■ **YOUR OBJECTIVE**
In the data below, how many lines contain the string "middle"? Give only the figure.

───── AVAILABLE DATA

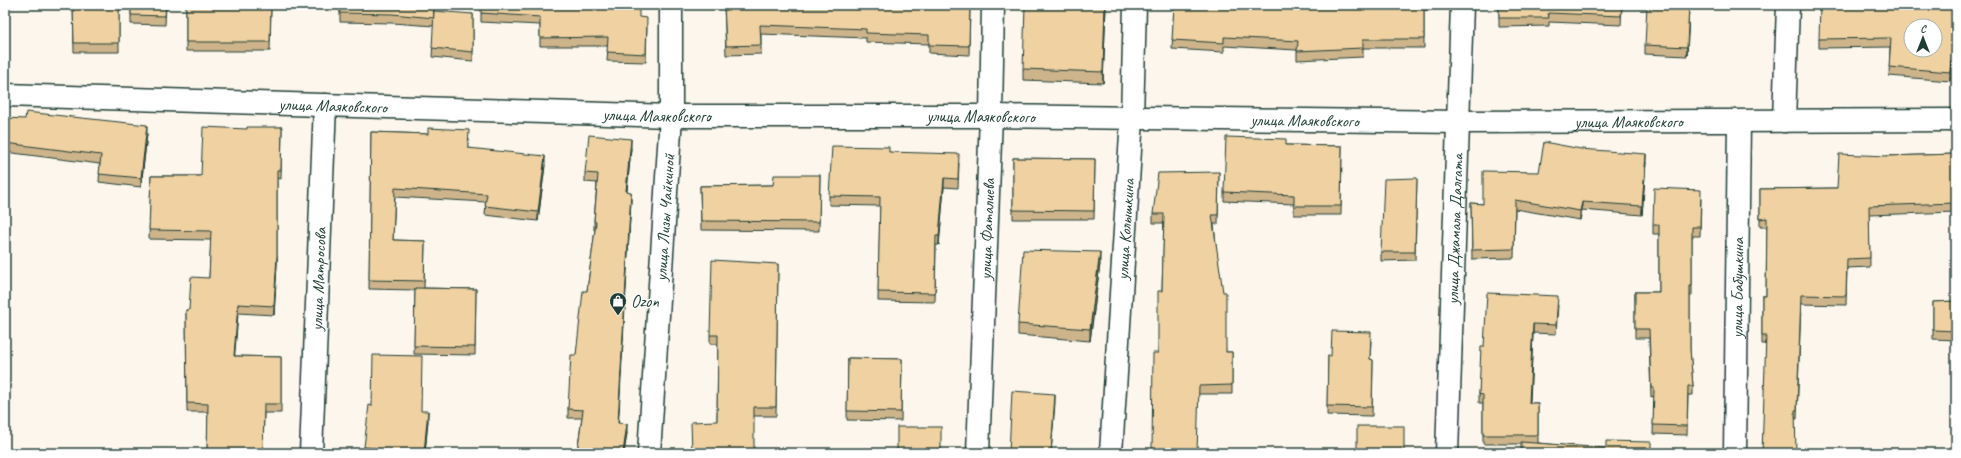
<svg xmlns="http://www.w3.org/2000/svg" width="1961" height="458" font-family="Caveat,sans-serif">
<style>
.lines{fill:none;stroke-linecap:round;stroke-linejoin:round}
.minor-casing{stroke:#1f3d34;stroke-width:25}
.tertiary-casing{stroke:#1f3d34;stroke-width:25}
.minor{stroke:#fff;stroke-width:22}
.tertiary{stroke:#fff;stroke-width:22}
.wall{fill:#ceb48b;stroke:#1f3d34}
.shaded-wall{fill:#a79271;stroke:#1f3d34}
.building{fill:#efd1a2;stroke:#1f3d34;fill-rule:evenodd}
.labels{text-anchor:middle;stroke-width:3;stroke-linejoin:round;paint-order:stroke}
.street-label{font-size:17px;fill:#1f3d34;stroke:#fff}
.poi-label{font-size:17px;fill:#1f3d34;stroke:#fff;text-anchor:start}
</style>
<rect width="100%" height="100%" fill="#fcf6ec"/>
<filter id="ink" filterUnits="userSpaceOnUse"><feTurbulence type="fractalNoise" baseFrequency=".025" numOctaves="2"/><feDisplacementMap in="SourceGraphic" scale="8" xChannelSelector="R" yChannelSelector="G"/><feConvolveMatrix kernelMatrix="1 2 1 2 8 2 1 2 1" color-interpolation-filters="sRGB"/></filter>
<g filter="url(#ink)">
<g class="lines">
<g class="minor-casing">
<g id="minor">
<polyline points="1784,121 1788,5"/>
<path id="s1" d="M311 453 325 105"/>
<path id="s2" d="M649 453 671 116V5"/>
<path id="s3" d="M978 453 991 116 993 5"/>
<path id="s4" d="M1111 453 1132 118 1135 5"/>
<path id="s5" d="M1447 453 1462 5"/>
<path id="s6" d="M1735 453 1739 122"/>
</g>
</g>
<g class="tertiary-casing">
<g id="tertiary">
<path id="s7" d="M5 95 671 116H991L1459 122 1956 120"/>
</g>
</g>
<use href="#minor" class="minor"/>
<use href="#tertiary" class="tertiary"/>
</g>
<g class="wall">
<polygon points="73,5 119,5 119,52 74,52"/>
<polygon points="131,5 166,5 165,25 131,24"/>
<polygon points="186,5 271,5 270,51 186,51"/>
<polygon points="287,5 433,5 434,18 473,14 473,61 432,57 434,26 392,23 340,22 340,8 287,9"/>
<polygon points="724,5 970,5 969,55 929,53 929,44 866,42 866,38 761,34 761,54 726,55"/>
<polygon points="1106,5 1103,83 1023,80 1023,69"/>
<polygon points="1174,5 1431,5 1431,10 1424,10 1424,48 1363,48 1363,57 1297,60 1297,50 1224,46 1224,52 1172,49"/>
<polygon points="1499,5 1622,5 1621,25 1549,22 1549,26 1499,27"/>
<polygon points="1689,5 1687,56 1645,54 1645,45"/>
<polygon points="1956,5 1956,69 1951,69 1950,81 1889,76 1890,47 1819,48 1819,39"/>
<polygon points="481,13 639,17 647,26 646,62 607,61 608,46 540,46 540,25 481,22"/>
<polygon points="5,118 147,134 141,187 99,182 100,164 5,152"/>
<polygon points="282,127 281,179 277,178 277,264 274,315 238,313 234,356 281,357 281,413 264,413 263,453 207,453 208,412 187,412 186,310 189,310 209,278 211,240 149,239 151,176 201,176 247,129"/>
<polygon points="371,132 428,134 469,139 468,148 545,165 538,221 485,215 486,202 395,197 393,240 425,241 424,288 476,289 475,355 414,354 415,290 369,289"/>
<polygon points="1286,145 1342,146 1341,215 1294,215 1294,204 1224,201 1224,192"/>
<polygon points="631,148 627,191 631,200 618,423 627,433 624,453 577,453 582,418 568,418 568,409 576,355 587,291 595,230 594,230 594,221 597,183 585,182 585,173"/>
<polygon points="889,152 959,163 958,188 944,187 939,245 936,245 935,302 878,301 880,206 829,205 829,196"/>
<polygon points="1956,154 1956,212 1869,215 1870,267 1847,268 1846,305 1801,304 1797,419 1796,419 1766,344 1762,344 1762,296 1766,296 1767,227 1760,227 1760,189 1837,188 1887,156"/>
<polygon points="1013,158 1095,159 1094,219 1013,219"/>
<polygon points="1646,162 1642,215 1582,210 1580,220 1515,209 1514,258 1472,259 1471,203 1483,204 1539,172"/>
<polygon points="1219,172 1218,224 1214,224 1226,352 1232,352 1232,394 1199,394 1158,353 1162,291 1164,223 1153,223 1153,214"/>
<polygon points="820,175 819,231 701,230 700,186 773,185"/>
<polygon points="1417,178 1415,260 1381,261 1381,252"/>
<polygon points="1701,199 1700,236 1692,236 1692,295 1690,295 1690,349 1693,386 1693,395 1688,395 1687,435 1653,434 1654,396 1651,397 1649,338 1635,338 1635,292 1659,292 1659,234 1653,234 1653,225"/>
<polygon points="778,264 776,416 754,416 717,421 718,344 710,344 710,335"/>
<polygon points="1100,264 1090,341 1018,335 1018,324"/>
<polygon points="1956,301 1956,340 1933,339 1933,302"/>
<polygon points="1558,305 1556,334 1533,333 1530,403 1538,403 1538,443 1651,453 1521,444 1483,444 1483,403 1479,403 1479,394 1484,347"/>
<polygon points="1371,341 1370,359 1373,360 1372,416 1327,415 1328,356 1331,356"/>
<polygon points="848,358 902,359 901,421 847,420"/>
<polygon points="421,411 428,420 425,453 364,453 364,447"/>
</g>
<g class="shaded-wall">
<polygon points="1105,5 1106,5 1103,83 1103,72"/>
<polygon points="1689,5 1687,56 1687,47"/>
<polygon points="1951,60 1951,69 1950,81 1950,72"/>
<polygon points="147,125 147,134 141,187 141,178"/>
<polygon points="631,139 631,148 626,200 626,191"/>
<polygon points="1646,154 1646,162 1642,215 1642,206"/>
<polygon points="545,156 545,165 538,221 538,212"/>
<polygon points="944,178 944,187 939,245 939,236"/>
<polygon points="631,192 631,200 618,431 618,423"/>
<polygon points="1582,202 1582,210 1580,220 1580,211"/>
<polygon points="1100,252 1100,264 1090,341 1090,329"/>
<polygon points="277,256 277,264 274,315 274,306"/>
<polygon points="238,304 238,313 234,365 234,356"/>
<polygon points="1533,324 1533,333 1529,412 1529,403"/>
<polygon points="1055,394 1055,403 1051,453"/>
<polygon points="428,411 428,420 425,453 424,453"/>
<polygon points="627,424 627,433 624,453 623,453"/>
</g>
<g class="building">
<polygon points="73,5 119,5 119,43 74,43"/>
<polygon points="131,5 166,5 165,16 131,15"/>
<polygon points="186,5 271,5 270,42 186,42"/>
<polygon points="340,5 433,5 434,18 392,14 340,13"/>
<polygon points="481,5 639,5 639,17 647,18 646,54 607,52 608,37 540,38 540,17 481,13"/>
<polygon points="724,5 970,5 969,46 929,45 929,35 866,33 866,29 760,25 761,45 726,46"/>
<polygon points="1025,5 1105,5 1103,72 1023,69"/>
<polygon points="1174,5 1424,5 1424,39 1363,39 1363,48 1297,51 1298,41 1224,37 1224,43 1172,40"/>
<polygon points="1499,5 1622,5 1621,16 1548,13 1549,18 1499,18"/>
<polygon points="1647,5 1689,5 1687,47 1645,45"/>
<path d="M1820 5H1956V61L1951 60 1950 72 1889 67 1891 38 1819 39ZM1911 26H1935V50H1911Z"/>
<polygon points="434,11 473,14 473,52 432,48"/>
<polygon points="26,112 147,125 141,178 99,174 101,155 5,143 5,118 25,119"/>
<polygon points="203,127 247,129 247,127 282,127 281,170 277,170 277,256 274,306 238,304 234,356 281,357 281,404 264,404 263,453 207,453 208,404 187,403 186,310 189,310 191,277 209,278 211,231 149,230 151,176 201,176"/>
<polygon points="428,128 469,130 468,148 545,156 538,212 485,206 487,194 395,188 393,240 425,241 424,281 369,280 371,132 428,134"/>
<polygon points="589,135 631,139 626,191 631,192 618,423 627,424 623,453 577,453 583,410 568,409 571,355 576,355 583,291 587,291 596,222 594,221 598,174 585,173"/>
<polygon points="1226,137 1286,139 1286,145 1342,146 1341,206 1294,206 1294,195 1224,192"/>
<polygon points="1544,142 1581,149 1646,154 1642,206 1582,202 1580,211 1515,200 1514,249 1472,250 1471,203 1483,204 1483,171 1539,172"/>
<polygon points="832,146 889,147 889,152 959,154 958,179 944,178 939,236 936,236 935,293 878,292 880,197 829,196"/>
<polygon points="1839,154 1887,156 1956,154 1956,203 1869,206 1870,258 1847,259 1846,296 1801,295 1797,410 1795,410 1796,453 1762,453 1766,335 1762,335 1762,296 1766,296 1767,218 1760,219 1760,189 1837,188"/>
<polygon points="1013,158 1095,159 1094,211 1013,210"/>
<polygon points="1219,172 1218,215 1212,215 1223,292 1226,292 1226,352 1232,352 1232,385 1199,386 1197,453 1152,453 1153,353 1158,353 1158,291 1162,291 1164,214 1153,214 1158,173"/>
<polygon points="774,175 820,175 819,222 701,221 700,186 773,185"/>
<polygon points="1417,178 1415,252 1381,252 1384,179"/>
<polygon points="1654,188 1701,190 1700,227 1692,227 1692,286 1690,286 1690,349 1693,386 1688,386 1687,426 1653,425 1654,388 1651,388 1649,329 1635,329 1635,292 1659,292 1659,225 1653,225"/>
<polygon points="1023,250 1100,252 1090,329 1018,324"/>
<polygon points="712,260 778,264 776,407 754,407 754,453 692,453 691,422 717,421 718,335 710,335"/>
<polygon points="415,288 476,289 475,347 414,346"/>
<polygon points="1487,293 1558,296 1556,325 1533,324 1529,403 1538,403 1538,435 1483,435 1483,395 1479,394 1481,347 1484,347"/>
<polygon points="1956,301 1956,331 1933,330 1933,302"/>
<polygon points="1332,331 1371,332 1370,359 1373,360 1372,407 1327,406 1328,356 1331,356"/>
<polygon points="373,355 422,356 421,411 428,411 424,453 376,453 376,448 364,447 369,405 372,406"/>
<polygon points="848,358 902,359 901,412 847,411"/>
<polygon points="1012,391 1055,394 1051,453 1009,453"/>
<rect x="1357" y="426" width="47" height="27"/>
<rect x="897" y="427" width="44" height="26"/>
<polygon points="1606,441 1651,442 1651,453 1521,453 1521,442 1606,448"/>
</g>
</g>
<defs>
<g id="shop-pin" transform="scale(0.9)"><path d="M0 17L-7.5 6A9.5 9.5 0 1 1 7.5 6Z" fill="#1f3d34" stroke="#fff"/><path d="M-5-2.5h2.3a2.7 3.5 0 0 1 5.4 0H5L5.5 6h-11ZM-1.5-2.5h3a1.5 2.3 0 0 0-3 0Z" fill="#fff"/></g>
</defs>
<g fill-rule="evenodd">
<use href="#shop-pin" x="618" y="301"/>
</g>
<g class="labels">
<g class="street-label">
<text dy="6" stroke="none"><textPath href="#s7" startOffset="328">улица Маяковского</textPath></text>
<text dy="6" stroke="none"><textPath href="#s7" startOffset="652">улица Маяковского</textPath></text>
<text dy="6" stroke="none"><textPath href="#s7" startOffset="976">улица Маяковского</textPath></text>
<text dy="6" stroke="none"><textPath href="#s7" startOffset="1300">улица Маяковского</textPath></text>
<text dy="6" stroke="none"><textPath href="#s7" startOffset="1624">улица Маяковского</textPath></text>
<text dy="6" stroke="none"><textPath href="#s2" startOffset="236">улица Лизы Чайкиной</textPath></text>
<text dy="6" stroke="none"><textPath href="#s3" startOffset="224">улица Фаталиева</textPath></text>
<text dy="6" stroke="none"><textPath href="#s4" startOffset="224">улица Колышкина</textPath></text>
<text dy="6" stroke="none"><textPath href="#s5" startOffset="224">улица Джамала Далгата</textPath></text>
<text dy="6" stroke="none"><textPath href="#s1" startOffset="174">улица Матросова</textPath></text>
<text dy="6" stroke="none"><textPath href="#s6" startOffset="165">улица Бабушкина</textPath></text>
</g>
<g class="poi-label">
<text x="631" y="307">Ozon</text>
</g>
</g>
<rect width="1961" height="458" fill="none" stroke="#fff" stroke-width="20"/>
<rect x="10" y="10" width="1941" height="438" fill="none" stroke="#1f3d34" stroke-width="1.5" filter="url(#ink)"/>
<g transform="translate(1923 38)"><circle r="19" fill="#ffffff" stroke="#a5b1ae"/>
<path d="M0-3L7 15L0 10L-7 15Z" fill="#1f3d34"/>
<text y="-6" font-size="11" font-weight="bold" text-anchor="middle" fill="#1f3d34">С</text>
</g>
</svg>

──────────

■ **RESPONSE TO THE TASK**
2